About this task> Convert the text lines in the data below into a JSON list of strings, one string per line, with blank lines omitted and the images left out.

Data extract>
┌────────
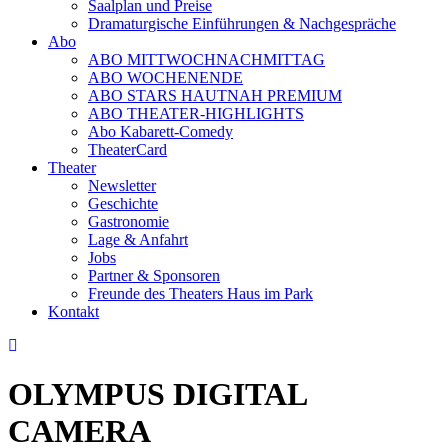
Saalplan und Preise
Dramaturgische Einführungen & Nachgespräche
Abo
ABO MITTWOCHNACHMITTAG
ABO WOCHENENDE
ABO STARS HAUTNAH PREMIUM
ABO THEATER-HIGHLIGHTS
Abo Kabarett-Comedy
TheaterCard
Theater
Newsletter
Geschichte
Gastronomie
Lage & Anfahrt
Jobs
Partner & Sponsoren
Freunde des Theaters Haus im Park
Kontakt
OLYMPUS DIGITAL
CAMERA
└────────
Exercise result>
[
  "Saalplan und Preise",
  "Dramaturgische Einführungen & Nachgespräche",
  "Abo",
  "ABO MITTWOCHNACHMITTAG",
  "ABO WOCHENENDE",
  "ABO STARS HAUTNAH PREMIUM",
  "ABO THEATER-HIGHLIGHTS",
  "Abo Kabarett-Comedy",
  "TheaterCard",
  "Theater",
  "Newsletter",
  "Geschichte",
  "Gastronomie",
  "Lage & Anfahrt",
  "Jobs",
  "Partner & Sponsoren",
  "Freunde des Theaters Haus im Park",
  "Kontakt",
  "OLYMPUS DIGITAL",
  "CAMERA"
]